*** Begin section ***

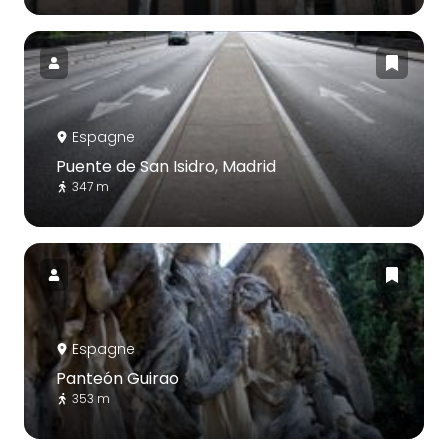
Espagne
Puente de San Isidro, Madrid
347 m
Espagne
Panteón Guirao
353 m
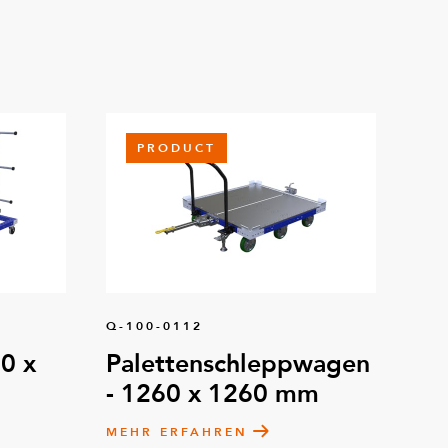
PRODUCT
Q-100-0112
0 x
Palettenschleppwagen
- 1260 x 1260 mm
MEHR ERFAHREN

*** End section ***

* **THE TASK**: Write down all the entries exactly, but not the pictures they hold.

* **OUTPUT OF THE TASK**:
Espagne
Puente de San Isidro, Madrid
347 m
Espagne
Panteón Guirao
353 m
PRODUCT
Q-100-0112
0 x
Palettenschleppwagen
- 1260 x 1260 mm
MEHR ERFAHREN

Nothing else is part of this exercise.